AT&T lost their exclusive lock on the iPhone earlier this month. This, apparently, has prompted AT&T’s CEO to say that Apple’s app store model is a bad thing (it had been a good thing prior to February).
Here’s what The Loop quotes A&TT CEO Randall Stephenson as saying:
“You purchase an app for one operating system, and if you want it on another device or platform, you have to buy it again,” Stephenson said in a keynote speech at Mobile World Congress. “That’s not how our customers expect to experience this environment.”
Unfortunately, there’s a pairs of problems with his logic:
1. iPhone apps, for example, can be moved from one iPhone to another (if for example, you buy a new iPhone to replace another). The process is simple and does not require buying the app again.
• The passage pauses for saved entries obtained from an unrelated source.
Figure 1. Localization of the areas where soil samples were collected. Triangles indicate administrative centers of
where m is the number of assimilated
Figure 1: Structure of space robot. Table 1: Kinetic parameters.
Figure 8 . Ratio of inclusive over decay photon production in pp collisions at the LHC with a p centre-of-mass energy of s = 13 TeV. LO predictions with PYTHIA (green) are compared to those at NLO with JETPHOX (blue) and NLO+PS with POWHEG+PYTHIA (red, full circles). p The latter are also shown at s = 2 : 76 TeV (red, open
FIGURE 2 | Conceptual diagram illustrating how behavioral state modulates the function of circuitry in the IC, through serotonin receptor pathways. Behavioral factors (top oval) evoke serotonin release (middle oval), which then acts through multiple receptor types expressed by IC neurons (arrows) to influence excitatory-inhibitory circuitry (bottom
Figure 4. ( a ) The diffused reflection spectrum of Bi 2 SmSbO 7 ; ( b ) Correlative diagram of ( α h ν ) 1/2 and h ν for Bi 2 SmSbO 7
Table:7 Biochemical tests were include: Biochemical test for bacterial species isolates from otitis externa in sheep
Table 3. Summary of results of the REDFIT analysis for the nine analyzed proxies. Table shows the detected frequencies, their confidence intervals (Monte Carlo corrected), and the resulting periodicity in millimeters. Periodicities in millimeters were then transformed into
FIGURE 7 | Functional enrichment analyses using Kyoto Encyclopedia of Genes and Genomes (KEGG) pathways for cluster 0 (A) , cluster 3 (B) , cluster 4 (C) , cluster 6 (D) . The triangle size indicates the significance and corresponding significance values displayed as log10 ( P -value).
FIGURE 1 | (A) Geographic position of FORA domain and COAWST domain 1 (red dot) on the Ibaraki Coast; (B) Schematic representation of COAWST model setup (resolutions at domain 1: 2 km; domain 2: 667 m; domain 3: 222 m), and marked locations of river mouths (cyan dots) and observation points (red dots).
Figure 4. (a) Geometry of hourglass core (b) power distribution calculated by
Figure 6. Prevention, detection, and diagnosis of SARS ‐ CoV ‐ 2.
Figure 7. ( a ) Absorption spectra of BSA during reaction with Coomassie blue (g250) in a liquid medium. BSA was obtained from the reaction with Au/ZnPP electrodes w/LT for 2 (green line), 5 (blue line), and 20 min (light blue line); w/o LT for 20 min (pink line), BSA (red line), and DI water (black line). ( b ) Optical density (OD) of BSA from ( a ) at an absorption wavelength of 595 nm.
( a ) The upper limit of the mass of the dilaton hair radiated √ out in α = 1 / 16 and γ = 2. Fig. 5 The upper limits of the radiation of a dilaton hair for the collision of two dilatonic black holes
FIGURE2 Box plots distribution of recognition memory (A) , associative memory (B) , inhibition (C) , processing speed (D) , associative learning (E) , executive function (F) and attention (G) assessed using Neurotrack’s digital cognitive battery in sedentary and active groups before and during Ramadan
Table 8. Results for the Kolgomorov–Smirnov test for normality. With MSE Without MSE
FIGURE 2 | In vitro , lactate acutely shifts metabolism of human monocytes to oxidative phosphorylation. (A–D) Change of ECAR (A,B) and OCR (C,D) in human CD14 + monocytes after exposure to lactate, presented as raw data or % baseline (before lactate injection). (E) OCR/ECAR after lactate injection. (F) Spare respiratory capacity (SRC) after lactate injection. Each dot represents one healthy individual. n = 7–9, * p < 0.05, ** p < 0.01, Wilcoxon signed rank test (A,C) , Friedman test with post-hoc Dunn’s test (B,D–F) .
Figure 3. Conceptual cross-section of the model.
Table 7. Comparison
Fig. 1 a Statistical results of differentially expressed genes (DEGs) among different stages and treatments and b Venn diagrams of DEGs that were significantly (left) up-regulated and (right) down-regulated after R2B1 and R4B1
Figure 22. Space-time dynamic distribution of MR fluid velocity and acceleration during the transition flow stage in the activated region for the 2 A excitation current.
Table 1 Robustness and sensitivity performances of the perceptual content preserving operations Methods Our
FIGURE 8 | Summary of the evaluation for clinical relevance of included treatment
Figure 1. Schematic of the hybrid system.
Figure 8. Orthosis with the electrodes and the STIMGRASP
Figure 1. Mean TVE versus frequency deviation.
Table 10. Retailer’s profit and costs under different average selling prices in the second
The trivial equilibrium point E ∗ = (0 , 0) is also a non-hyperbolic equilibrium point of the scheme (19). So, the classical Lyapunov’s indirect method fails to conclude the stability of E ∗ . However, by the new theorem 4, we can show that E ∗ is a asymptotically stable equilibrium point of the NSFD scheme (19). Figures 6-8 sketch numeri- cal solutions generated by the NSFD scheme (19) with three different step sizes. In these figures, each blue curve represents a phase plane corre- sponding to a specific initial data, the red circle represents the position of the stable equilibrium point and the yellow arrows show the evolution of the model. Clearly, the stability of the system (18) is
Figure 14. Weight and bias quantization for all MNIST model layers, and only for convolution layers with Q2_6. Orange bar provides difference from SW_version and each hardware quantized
2. While everyone would agree with Stephenson that it is preferable to be able to move an app from one platform to another, this is, in fact, not what people expect. In fact, those of us who move back and forth between desktop platforms (Microsoft Windows, Mac OS X, Linux) do not expect to be able to move Microsoft Office for Windows to a Mac or Linux. Anyone who has moved from Windows to Mac OS X will learn that you have to buy Office all over again. There is the special case of Free and Open Source Software (FOSS) like Mozilla Firefox and OpenOffice (or its fork LibreOffice) that can be freely moved between platforms. But, for the most part, most of us acknowledge that many applications are focused on a specific platform or requires separate purchases for each platform.